O festival, que nesta edição se foca nas curtas-metragens (as longas e curtas alternam anualmente), conta com 56 curtas de 30 países, mais 64 curtas de estudantes de 29 escolas de todo o mundo. Mas há também longas-metragens e projectos em estreia nacional, como o filme "Mary and Max", escrito e realizado por Adam Elliot e com as vozes de Toni Collette, Philip Seymour Hoffman e Eric Bana. O filme de Adam Elliot integrou a selecção oficial do Festival de Sundance de 2009 e passou na sua noite de abertura, tendo também passado pelo Festival de Berlim do ano passado (onde recebeu uma menção honrosa).

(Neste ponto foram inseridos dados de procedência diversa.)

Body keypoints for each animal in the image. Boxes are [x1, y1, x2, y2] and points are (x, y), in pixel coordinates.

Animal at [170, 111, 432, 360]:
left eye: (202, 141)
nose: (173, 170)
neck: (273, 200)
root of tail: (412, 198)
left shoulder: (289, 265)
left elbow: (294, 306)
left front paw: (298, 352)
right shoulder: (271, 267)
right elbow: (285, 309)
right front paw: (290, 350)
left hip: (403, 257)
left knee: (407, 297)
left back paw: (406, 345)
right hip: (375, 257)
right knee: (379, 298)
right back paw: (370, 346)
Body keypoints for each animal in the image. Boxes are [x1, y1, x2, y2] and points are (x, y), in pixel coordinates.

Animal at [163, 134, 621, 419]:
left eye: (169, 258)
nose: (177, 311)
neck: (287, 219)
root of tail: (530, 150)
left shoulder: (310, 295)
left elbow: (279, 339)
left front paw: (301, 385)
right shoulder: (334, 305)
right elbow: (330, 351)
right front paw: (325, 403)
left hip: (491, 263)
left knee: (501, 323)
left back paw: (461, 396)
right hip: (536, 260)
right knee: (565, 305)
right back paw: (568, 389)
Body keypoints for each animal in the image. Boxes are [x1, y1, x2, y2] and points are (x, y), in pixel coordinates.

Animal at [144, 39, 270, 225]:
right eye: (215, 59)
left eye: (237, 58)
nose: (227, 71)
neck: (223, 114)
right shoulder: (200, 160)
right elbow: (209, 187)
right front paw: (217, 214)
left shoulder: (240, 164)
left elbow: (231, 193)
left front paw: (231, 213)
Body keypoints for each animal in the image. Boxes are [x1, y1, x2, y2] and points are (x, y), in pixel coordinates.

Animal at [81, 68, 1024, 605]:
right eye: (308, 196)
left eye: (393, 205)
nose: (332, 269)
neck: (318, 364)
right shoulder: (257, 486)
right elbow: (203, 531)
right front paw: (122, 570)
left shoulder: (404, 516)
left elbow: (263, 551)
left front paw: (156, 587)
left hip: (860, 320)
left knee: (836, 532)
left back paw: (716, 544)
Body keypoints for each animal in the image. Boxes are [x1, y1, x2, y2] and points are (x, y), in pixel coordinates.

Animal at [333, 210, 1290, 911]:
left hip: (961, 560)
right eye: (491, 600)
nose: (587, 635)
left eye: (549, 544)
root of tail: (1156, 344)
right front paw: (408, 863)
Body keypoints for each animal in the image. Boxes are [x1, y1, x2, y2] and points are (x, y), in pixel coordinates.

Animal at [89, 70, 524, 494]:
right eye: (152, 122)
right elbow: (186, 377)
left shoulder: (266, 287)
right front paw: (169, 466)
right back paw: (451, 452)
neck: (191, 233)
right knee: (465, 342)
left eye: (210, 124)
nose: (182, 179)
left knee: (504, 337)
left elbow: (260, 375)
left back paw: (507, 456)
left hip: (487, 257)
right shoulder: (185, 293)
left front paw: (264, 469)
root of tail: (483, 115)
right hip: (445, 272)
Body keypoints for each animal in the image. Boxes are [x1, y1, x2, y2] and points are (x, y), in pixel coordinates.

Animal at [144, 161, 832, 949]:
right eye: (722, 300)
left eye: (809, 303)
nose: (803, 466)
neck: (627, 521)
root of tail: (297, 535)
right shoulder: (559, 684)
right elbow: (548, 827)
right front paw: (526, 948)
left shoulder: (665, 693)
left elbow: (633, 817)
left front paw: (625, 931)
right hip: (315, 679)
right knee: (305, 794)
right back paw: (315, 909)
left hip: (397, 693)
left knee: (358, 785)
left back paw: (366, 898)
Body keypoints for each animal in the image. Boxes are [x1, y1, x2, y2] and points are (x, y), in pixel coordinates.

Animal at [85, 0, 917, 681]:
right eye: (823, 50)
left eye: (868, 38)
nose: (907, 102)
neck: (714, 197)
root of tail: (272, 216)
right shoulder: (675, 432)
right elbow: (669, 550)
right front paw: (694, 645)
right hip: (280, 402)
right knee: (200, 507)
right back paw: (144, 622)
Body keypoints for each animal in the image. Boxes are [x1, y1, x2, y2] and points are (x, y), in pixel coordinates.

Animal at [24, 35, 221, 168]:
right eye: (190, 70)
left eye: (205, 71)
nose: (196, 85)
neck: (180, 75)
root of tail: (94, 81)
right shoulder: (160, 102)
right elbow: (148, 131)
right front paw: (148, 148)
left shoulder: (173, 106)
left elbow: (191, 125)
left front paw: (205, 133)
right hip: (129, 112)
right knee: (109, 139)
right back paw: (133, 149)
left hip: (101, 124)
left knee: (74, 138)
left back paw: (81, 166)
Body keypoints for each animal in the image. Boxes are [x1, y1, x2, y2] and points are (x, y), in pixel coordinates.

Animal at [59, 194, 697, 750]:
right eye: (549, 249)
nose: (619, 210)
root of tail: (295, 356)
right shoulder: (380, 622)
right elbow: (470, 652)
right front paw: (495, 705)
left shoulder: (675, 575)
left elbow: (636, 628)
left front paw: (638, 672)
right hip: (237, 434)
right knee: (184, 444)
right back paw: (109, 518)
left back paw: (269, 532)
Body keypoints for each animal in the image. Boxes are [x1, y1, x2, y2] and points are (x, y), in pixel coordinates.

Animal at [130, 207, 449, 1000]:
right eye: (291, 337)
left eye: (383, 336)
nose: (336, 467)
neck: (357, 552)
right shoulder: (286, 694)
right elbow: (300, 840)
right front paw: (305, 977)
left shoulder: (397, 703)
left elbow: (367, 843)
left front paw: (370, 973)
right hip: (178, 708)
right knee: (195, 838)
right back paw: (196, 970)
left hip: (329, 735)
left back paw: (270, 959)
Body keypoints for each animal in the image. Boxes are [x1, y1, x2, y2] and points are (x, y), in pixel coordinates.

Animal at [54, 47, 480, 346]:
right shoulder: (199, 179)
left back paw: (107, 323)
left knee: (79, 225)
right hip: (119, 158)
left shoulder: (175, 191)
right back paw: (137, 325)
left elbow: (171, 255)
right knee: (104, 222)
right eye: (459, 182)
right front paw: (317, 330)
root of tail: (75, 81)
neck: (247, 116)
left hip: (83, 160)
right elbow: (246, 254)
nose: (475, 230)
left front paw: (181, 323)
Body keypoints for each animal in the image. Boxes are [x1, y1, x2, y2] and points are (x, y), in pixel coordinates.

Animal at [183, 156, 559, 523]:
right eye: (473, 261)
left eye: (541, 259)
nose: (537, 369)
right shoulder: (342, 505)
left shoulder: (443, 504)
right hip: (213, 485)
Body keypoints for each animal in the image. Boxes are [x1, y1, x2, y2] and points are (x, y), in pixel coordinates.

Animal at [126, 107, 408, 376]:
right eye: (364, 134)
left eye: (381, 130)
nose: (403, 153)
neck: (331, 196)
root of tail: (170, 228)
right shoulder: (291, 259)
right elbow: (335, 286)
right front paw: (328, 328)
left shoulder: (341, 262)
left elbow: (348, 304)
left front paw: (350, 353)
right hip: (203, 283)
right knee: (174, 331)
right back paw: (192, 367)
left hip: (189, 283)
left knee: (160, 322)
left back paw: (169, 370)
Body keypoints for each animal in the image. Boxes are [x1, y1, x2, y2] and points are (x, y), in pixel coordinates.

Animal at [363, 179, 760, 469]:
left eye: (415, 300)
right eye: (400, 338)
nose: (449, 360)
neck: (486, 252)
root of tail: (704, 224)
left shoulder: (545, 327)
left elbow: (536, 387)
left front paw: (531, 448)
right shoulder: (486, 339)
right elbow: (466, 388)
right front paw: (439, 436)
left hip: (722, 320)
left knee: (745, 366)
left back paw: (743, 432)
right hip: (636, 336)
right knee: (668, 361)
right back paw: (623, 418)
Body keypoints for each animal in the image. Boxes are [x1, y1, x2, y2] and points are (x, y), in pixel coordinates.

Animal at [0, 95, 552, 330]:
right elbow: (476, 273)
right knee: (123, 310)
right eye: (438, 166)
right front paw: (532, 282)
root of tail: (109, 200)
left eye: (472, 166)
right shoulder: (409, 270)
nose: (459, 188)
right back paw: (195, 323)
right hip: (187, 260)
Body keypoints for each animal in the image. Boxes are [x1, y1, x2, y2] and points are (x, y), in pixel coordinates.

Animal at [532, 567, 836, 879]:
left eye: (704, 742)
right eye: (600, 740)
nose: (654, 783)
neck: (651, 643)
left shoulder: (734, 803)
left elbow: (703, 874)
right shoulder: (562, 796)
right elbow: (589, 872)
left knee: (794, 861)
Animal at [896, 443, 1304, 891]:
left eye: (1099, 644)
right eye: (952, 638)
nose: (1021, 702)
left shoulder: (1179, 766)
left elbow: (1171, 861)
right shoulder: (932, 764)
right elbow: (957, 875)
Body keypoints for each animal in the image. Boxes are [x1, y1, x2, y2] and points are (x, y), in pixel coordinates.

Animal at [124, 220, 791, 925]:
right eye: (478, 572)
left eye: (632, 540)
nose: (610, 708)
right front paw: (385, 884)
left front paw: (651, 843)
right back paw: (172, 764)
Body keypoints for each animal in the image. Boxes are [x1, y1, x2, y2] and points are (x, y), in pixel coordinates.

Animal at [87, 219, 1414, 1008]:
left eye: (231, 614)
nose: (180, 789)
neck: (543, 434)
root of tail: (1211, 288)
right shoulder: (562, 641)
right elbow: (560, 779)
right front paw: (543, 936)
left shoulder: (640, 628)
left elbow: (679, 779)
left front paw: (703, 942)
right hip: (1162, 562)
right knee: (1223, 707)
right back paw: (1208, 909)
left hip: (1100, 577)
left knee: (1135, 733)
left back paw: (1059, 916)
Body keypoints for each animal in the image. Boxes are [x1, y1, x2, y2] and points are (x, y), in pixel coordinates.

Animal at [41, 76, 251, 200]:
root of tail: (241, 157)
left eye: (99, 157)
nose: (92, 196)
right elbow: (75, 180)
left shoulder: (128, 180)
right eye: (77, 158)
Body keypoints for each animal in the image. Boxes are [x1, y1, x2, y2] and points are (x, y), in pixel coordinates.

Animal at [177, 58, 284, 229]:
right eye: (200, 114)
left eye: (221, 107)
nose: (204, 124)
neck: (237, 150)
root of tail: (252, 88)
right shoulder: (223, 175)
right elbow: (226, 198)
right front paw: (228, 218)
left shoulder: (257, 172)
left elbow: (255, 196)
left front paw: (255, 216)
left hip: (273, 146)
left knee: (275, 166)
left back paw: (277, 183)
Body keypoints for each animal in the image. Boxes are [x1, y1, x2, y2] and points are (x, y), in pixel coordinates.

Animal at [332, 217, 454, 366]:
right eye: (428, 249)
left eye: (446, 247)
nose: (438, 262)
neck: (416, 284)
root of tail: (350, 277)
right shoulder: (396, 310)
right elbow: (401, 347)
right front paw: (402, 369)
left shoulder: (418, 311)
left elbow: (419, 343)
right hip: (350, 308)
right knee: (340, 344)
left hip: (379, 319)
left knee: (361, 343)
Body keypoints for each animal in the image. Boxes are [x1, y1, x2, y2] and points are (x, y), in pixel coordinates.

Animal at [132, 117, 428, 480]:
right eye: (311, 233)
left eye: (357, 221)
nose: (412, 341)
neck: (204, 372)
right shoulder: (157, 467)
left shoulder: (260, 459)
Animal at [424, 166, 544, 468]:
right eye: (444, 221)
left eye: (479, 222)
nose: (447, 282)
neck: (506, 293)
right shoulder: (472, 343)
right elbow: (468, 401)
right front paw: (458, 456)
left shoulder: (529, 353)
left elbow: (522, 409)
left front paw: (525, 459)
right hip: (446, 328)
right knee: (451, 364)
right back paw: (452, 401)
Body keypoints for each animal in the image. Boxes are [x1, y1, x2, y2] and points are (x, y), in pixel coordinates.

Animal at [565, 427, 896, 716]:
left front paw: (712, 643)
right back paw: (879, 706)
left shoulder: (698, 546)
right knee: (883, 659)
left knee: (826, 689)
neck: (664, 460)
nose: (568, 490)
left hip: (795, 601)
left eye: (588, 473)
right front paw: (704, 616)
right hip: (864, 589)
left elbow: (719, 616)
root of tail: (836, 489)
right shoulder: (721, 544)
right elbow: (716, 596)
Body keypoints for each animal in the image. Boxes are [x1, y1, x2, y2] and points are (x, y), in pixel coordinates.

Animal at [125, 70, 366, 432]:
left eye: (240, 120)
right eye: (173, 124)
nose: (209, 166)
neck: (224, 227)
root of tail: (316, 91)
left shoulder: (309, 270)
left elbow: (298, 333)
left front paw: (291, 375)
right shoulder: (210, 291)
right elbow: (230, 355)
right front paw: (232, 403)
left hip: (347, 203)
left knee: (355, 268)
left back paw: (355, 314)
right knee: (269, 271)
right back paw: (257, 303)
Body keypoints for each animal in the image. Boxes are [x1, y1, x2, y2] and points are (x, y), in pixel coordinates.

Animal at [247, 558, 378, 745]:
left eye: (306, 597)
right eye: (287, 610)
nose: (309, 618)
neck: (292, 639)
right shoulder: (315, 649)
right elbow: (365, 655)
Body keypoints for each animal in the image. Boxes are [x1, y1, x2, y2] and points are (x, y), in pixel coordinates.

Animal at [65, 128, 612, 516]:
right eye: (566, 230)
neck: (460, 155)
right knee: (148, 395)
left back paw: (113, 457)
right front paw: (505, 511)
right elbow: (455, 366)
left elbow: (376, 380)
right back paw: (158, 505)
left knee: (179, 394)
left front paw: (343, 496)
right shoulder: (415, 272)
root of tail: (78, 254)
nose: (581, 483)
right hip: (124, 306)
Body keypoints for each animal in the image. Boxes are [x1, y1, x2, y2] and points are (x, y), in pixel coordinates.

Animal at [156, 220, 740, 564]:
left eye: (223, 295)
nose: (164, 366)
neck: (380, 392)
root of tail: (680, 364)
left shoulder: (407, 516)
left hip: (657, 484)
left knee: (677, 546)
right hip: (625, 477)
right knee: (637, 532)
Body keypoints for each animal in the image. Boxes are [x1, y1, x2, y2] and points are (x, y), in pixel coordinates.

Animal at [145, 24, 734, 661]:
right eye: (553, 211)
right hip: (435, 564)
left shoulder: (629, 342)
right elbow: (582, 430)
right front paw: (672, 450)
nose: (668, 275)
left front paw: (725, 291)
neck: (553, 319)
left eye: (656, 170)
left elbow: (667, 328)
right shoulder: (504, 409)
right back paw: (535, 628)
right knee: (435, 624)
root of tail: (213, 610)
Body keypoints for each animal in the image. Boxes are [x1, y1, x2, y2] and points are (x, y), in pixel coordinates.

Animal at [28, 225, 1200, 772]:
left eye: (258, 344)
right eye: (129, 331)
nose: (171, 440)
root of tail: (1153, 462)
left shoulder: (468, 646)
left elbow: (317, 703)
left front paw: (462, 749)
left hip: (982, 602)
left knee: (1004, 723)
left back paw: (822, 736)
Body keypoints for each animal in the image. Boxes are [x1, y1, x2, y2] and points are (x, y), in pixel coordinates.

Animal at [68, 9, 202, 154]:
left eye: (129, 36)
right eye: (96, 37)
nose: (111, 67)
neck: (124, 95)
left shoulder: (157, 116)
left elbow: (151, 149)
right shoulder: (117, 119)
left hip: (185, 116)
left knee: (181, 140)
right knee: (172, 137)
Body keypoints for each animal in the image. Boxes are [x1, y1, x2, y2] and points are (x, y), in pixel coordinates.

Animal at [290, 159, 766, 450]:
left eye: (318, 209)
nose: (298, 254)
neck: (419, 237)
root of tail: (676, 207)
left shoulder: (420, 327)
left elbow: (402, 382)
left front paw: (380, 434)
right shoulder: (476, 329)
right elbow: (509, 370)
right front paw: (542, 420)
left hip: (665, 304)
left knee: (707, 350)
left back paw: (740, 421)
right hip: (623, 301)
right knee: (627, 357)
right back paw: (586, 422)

A nona edição da Monstra - o festival falhou uma edição, cumprindo 10 anos mas apenas nove edições -, que se realiza entre 11 e 21 de Março, terá como país homenageado Portugal. Em 2000, foi o Brasil o homenageado e agora regressa-se ao português "porque este ano se comemoram os cem anos da República portuguesa", explica o director da Monstra, Fernando Galrito.
Por isso mesmo, o festival associou-se à Comissão Nacional para as Comemorações dos Cem Anos da República e dessa colaboração sairão três projectos, um dos quais é o filme "Dez por Cem" - um filme de animação que juntará cem criadores portugueses (músicos, animadores, argumentistas, caricaturistas, fotógrafos) em torno de um conceito e de uma cultura artística portuguesa da era do nascimento da República. De Almada Negreiros a Amadeo de Souza Cardoso, os cem artistas vão "criar uma obra que permita, através da arte e da animação, evocar a República portuguesa", explica Galrito, com os convidados a "reinterpretar" e a trabalhar sobre peças icónicas de um "período muito rico da nossa arte". O filme, no entanto, não vai passar nesta edição da Monstra por não estar pronto a tempo, estando prevista uma sessão especial em Junho para o estrear. Ao longo do ano, a organização associa-se a uma exposição itinerante sobre a República em 50 locais de todo o país, com a realização de workshops para crianças.
Ainda sobre o cinema português de animação, a Monstra vai dedicar-se às técnicas que o caracterizam: o preto e branco, os volumes e as profissões que, para além dos realizadores, estão por trás da feitura da animação portuguesa em movimento. E, nota o seu director artístico, haverá também tributos ao Cinanima e a Vasco Granja como divulgadores da animação em Portugal, bem como um enfoque sobre o papel das mulheres no sector.
Mas como a Monstra tem, ao longo desta década, homenageado a cada ano vários países, eles regressam com um dia para cada na programação, da "Rê Bordosa" de Angeli (Brasil) aos mais recentes "Les Ventres" (Suíça, 2009) de Philippe Grammaticopoulos.
Outro eixo da programação da 9ª Monstra é a Animação e a Dança, numa nova parceria com a Fundação Calouste Gulbenkian onde se realizarão duas sessões que aliam as duas expressões, com destaque para o filme pioneiro de 1905, descoberto há cerca de dois anos, feito pelo antigo coreógrafo do Ballet Bolshoi Alexander Shiryaev que misturou desenho animado e marionetas. Embora se centre no cinema São Jorge, este ano a Monstra regressa ao Museu Nacional de Etnologia, Teatro Meridional, estreia-se no Cinema City Alvalade e revisita o Museu da Marioneta, onde hoje inaugura a exposição "Desassossego", de Lorenzo Degl'Innocenti.
Nesta edição continua a Monstrinha, a secção dedicada aos jovens públicos que integra visionamentos em escolas, "workshops" e outros projectos. As crianças são "um dos nossos grandes públicos", comentou Fernando Galrito na apresentação do programa. Dos cerca de 15 mil espectadores da Monstra, "há quase tantos miúdos quanto adultos", frisa.
Na Monstra estreiam-se mundialmente dois projectos: "Aedificandi", que abre o festival, um projecto que une arquitectura, animação e arte, e "Aerosom", que juntará música, desenho com luz e movimento.